Artist:    Standells
Title:    Dirty Water
Source:    LP: Nuggets Vol. 1-The Hits (originally released as 45 RPM single)
Writer(s):    Ed Cobb
Label:    Rhino (original label: Tower)
Year:    1966
    When it comes to garage rock it really doesn't get any better than Dirty Water. The 1966 Standells classic was written by producer Ed Cobb, the Ed Wood of the record industry.

Artist:    Chocolate Watchband
Title:    Are You Gonna Be There (At The Love-In)
Source:    CD: Nuggets-Original Artyfacts From The First Psychedelic Era (originally released as 45 RPM single and on LP: No Way Out)

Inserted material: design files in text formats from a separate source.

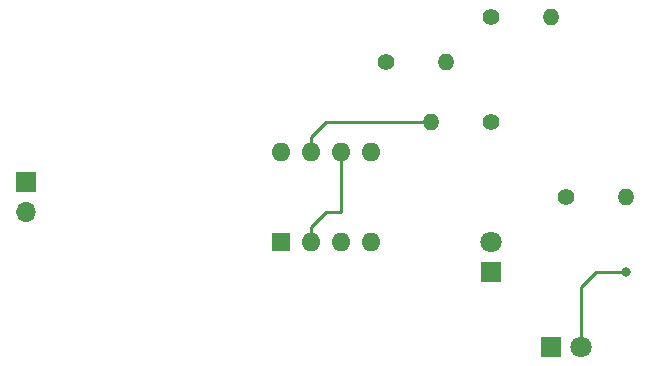
<source format=gbr>
G04 #@! TF.GenerationSoftware,KiCad,Pcbnew,5.0.2+dfsg1-1+deb10u1*
G04 #@! TF.CreationDate,2023-01-12T16:54:00+08:00*
G04 #@! TF.ProjectId,555-blinker,3535352d-626c-4696-9e6b-65722e6b6963,1.0*
G04 #@! TF.SameCoordinates,Original*
G04 #@! TF.FileFunction,Copper,L2,Bot*
G04 #@! TF.FilePolarity,Positive*
%FSLAX46Y46*%
G04 Gerber Fmt 4.6, Leading zero omitted, Abs format (unit mm)*
G04 Created by KiCad (PCBNEW 5.0.2+dfsg1-1+deb10u1) date Thu 12 Jan 2023 04:54:00 PM +08*
%MOMM*%
%LPD*%
G01*
G04 APERTURE LIST*
G04 #@! TA.AperFunction,ComponentPad*
%ADD10R,1.700000X1.700000*%
G04 #@! TD*
G04 #@! TA.AperFunction,ComponentPad*
%ADD11O,1.700000X1.700000*%
G04 #@! TD*
G04 #@! TA.AperFunction,ComponentPad*
%ADD12C,1.800000*%
G04 #@! TD*
G04 #@! TA.AperFunction,ComponentPad*
%ADD13R,1.800000X1.800000*%
G04 #@! TD*
G04 #@! TA.AperFunction,ComponentPad*
%ADD14R,1.600000X1.600000*%
G04 #@! TD*
G04 #@! TA.AperFunction,ComponentPad*
%ADD15O,1.600000X1.600000*%
G04 #@! TD*
G04 #@! TA.AperFunction,ComponentPad*
%ADD16O,1.400000X1.400000*%
G04 #@! TD*
G04 #@! TA.AperFunction,ComponentPad*
%ADD17C,1.400000*%
G04 #@! TD*
G04 #@! TA.AperFunction,ViaPad*
%ADD18C,0.800000*%
G04 #@! TD*
G04 #@! TA.AperFunction,Conductor*
%ADD19C,0.250000*%
G04 #@! TD*
G04 APERTURE END LIST*
D10*
G04 #@! TO.P,BT1,1*
G04 #@! TO.N,VCC*
X104140000Y-52070000D03*
D11*
G04 #@! TO.P,BT1,2*
G04 #@! TO.N,GND*
X104140000Y-54610000D03*
G04 #@! TD*
D12*
G04 #@! TO.P,D2,2*
G04 #@! TO.N,Net-(D2-Pad2)*
X151130000Y-66040000D03*
D13*
G04 #@! TO.P,D2,1*
G04 #@! TO.N,GND*
X148590000Y-66040000D03*
G04 #@! TD*
G04 #@! TO.P,D1,1*
G04 #@! TO.N,Net-(D1-Pad1)*
X143510000Y-59690000D03*
D12*
G04 #@! TO.P,D1,2*
G04 #@! TO.N,Net-(D1-Pad2)*
X143510000Y-57150000D03*
G04 #@! TD*
D14*
G04 #@! TO.P,U1,1*
G04 #@! TO.N,GND*
X125730000Y-57150000D03*
D15*
G04 #@! TO.P,U1,5*
G04 #@! TO.N,Net-(U1-Pad5)*
X133350000Y-49530000D03*
G04 #@! TO.P,U1,2*
G04 #@! TO.N,Net-(R1-Pad2)*
X128270000Y-57150000D03*
G04 #@! TO.P,U1,6*
X130810000Y-49530000D03*
G04 #@! TO.P,U1,3*
G04 #@! TO.N,Net-(D1-Pad1)*
X130810000Y-57150000D03*
G04 #@! TO.P,U1,7*
G04 #@! TO.N,Net-(R2-Pad2)*
X128270000Y-49530000D03*
G04 #@! TO.P,U1,4*
G04 #@! TO.N,VCC*
X133350000Y-57150000D03*
G04 #@! TO.P,U1,8*
X125730000Y-49530000D03*
G04 #@! TD*
D16*
G04 #@! TO.P,R4,2*
G04 #@! TO.N,Net-(D2-Pad2)*
X154940000Y-53340000D03*
D17*
G04 #@! TO.P,R4,1*
G04 #@! TO.N,Net-(D1-Pad1)*
X149860000Y-53340000D03*
G04 #@! TD*
G04 #@! TO.P,R3,1*
G04 #@! TO.N,VCC*
X143510000Y-38100000D03*
D16*
G04 #@! TO.P,R3,2*
G04 #@! TO.N,Net-(D1-Pad2)*
X148590000Y-38100000D03*
G04 #@! TD*
G04 #@! TO.P,R2,2*
G04 #@! TO.N,Net-(R2-Pad2)*
X138430000Y-46990000D03*
D17*
G04 #@! TO.P,R2,1*
G04 #@! TO.N,Net-(R1-Pad2)*
X143510000Y-46990000D03*
G04 #@! TD*
G04 #@! TO.P,R1,1*
G04 #@! TO.N,VCC*
X134620000Y-41910000D03*
D16*
G04 #@! TO.P,R1,2*
G04 #@! TO.N,Net-(R1-Pad2)*
X139700000Y-41910000D03*
G04 #@! TD*
D18*
G04 #@! TO.N,Net-(D2-Pad2)*
X154940000Y-59690000D03*
G04 #@! TD*
D19*
G04 #@! TO.N,Net-(R1-Pad2)*
X130810000Y-49530000D02*
X130810000Y-54610000D01*
X130810000Y-54610000D02*
X129540000Y-54610000D01*
X129540000Y-54610000D02*
X128270000Y-55880000D01*
X128270000Y-55880000D02*
X128270000Y-57150000D01*
G04 #@! TO.N,Net-(R2-Pad2)*
X138430000Y-46990000D02*
X129540000Y-46990000D01*
X129540000Y-46990000D02*
X128270000Y-48260000D01*
X128270000Y-48260000D02*
X128270000Y-49530000D01*
G04 #@! TO.N,Net-(D2-Pad2)*
X154940000Y-59690000D02*
X152400000Y-59690000D01*
X152400000Y-59690000D02*
X151130000Y-60960000D01*
X151130000Y-60960000D02*
X151130000Y-66040000D01*
G04 #@! TD*
M02*

</source>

Writer(s):    McElroy/Bennett
Label:    Rhino (original label: Tower)
Year:    1967
    It took me several years to sort out the convoluted truth behind the recorded works of San Jose, California's most popular local band, the Chocolate Watchband. While it's true that much of what was released under their name was in truth the work of studio musicians, there are a few tracks that are indeed the product of Dave Aguilar and company. Are You Gonna Be There, a song used in the cheapie teenspliotation flick the Love-In and included on the Watchband's first album, is one of those few. Even more ironic is the fact that the song was co-written by Don Bennett, the studio vocalist whose voice was substituted for Aguilar's on a couple of other songs from the same album.

Artist:    Big Brother And The Holding Company
Title:    Summertime
Source:    LP: Cheap Thrills
Writer(s):    George and Ira Gershwin
Label:    Columbia
Year:    1968
    Janis Joplin, on Big Brother And The Holding Company's Cheap Thrills album, sounds like she was born to sing Gershwin's Summertime. Maybe she was.